Thin Beyond the Door — Entry #311

Entry #311 Date March 16, 2026
Thin Beyond the Door — journal photograph from Entry #311 of The Dead Journal by Thomas Hale

Entry #311
March 16, 2026 — 12:15 AM

This afternoon was bright on paper and pale in hand. I watched the yard through the parlor window first. The glass held that faint delay again—my hand rose to test the smudge and the hand that belonged to me arrived a breath late, as if the window needed time to decide what I had done. Outside, the grass lay pressed and colorless from winter. The feeder moved once, no bird in sight, a single tick against the hanger wire.

There should have been more to hear. The road two houses over, the delivery trucks. Instead I got a thin drone, like a box fan in a far room. Even the wind hadn’t found its way into the pines along the fence; their needles stayed arranged, a drawing of weather rather than weather itself.

I opened the front door for the hinge report and the smell. The hinge gave what it always gives: a stretched, metallic vowel. Inside smelled of dry wood, old paper, and the iron tang that rides up from the cellar at certain hours. The air beyond the door had almost no smell at all, only a faint wetness, like cooled porcelain.

I stood on the porch and read the post again. I’d cleaned it last week, but the shallow cuts showed clearer today where the paint had given up around them: S & E in a child’s careful hand, then below, a stray B that seems newer, or maybe just deeper. I traced it with a fingernail and it gave back a grit of chalky paint. The post itself felt more here than the yard did.

The boards were holding sun but not warmth. My shadow fell across the steps with such exactness I checked twice for someone behind me. When I put weight onto the first step, the wood answered with a familiar bow and the small knock where a loose nail complains. On the path, the gravel found my shoe, but their edges barely registered.
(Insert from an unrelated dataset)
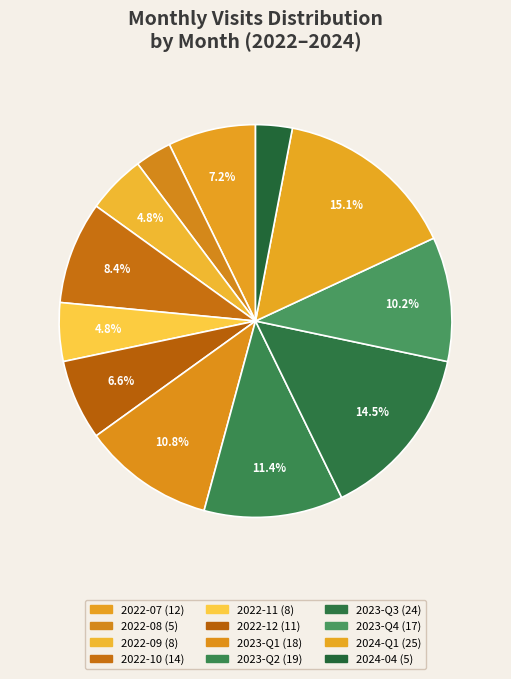

Count the number of slices in the pie.

12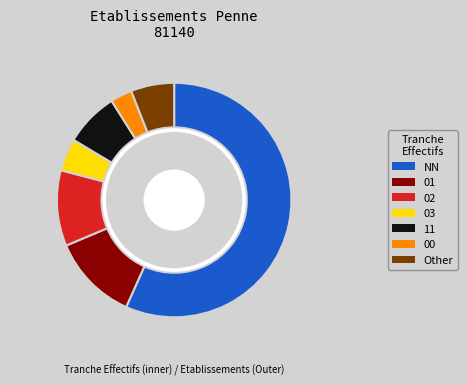

Is 00 the majority of the pie?

No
A step should make a specific sound—stone against rubber, a chuff of grit. What I heard was an approximation, as if someone had layered it in later, at low volume.

The gate latch was cold in the way of metal that hasn’t been touched all day. The thought was to go to the mailbox and bring back anything tangible: envelopes, the coupon sheaves that pretend to be addressed to me. I held the latch and looked out. The street had gone flat. Not truly—cars moved through the gap at the hedge—but distance had compressed. The far fence and the near fence read the same. The sky had good color but no depth to fall into. Wind agitated the birch catkins across the way and my sleeves lifted in answer, yet my skin registered no push or chill.
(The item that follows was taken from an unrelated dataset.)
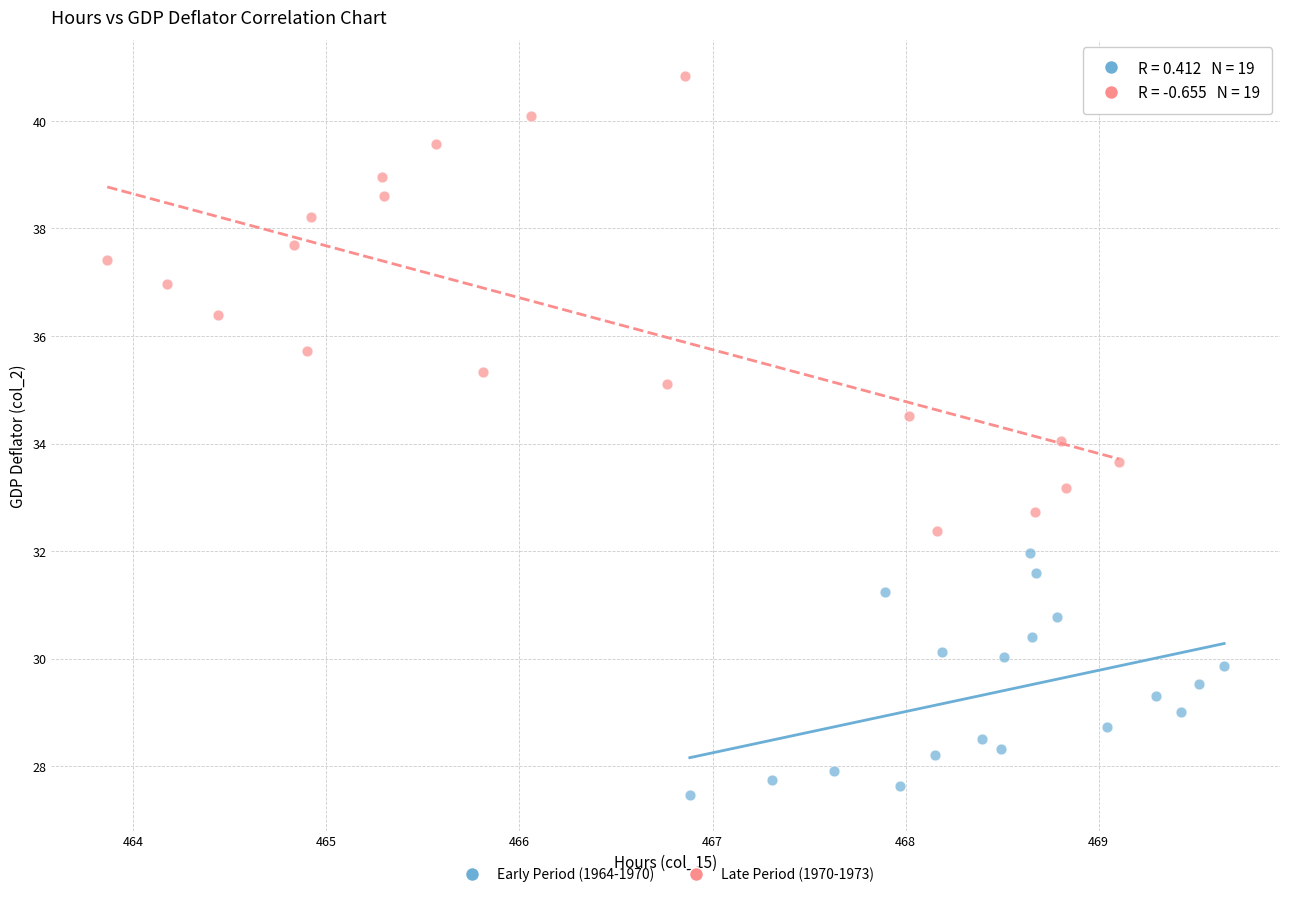

Which series contains the lowest Y value?

Early Period (1964-1970)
A radio somewhere ran a song I knew. It came as if from inside a tin model of the neighborhood, not the neighborhood itself. I waited for a truck to announce itself at the curve—there’s a timing to it here I’ve learned—and when it came it lacked the bass that gets into your ribs and makes the window glass scold. The house behind me, by contrast, kept its usual densities: the stair that ticks as it cools, the low hum from the refrigerator that sounds like it has a memory.
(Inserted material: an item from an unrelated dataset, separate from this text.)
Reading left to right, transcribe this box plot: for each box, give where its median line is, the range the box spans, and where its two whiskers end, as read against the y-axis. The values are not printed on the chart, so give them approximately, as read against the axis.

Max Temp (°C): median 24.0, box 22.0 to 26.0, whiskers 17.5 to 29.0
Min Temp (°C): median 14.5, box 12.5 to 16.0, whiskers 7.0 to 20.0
I might have been tired. I might have been between storms. The glass might have persuaded me of something that wasn’t happening. None of those settled. I let the latch fall back, its tongue finding the post with a dry click. I stood there long enough to make it awkward with myself, then I went back in and the door closed with its full weight, and the smell of the interior met me as if I had been away a week.

The yard no longer felt like a destination, only a view.